Homework: The Basics
Homework can take many forms. For example, your child might be asked to do a worksheet or project, to do some reading or writing, or to collect interesting objects to share with the class.
Homework can help your child:
· practice skills learned in class
· get ready for the next day’s work
· work on an ongoing project that needs extra resources such as the library, the internet, or a parent’s help
· learn time management and organizational skills, such as working to a deadline in class and at home, and
finding a balance between work and play.
Homework has benefits for parents, too – it gives you the chance to see what your child is learning about at school. It also gives you the chance to let your child know your views and values about learning and education by showing interest in and helping with homework.

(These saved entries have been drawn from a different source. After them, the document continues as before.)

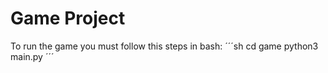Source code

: # Game Project

To run the game you must follow this steps in bash:
´´´sh
cd game
python3 main.py
´´´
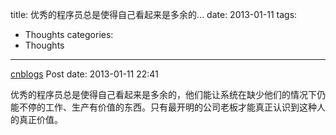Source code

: title: 优秀的程序员总是使得自己看起来是多余的...
date: 2013-01-11
tags:
  - Thoughts
categories:
  - Thoughts
---

[cnblogs](http://www.cnblogs.com/pcy0/archive/2013/01/11/2857145.html) Post date: 2013-01-11 22:41

优秀的程序员总是使得自己看起来是多余的，他们能让系统在缺少他们的情况下仍能不停的工作、生产有价值的东西。只有最开明的公司老板才能真正认识到这种人的真正价值。
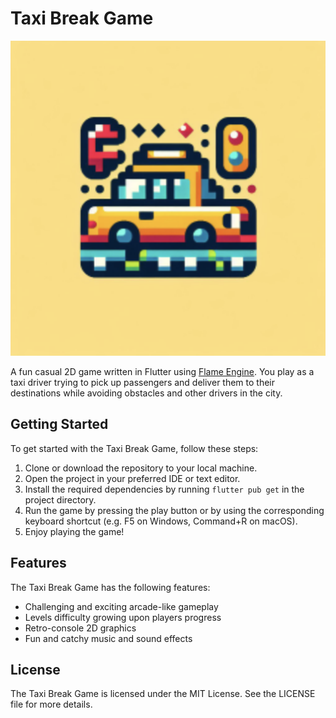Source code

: # Taxi Break Game

![app-icon-small](/assets/app-icon-small.png)

A fun casual 2D game written in Flutter using [Flame Engine](https://flame-engine.org). 
You play as a taxi driver trying to pick up passengers and deliver them to their destinations while avoiding obstacles and other drivers in the city.

## Getting Started
To get started with the Taxi Break Game, follow these steps:
1. Clone or download the repository to your local machine.
2. Open the project in your preferred IDE or text editor.
3. Install the required dependencies by running `flutter pub get` in the project directory.
4. Run the game by pressing the play button or by using the corresponding keyboard shortcut (e.g. F5 on Windows, Command+R on macOS).
5. Enjoy playing the game!


## Features
The Taxi Break Game has the following features:
- Challenging and exciting arcade-like gameplay
- Levels difficulty growing upon players progress
- Retro-console 2D graphics
- Fun and catchy music and sound effects

## License
The Taxi Break Game is licensed under the MIT License. See the LICENSE file for more details.
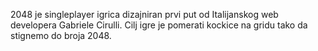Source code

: 2048 je singleplayer igrica dizajniran prvi put od Italijanskog web developera Gabriele Cirulli. Cilj igre je pomerati kockice na gridu tako da stignemo do broja 2048.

In the early school years, there’s no clear evidence that doing homework helps your child do well at school. But homework can have other benefits in these years. It can help children learn time management and organizational skills, make links between school and home, and involve parents in their child’s education.
As children get older, homework does have clear academic benefits – there’s a strong link between homework and achievement, particularly in secondary school.
Making Homework Work
Find the right time
For some children, the best time to get homework done will be right after school. Others might need a break to play and unwind first. No matter what, the optimal time is when you can be around to supervise and give your child a helping hand if needed.
Most children can concentrate for only about 15 minutes at a time before they might need a brief break. Get your child to do some neck stretches, arm shakes and finger wriggles. A favorite activity, like watching TV or playing outside, might be a reward for when your child has finished the homework.
Create the right environment
It’s a good idea to set up your child somewhere that has good light, air and enough space for her to spread out with her books, pens and other resources.
Try to minimize distractions by turning off the TV and asking siblings to stay away. You could also ask your child to leave his mobile phone with you. If he’s using a computer that’s connected to the internet, you might want to keep it in a shared family area so you can keep an eye on the sites he’Is visiting.
Help your child get organized
You can show your child how to break down big assignments or projects into smaller, more manageable tasks. She might then plan to do one each night. If she has several different assignments in one week, help her plan what to do each night.
Older children might benefit from a homework planner so they can see when assignments are due and plan accordingly.
Help your child develop a positive approach
Schoolwork isn’t always easy. Your job is to help your child develop a positive approach to academic and organizational challenges.
If your child avoids challenges, encourage him to sort the tasks into those he finds easy and those he finds difficult. Get him to do ‘easier’ tasks first to build his confidence, then guide him through the more difficult tasks.
If your child is struggling with a particular assignment, you could help her approach the problem positively by getting her to pinpoint what she’s finding difficult. From there, you can brainstorm some solutions together, weighing up the pros and cons of the different options to find the best one. You can also help your child identify people or resources that could help her further.
Children often have trouble getting started on projects or coming up with ideas. Your support at this stage of homework can help things get off to a good start, and help your child avoid procrastination and frustration.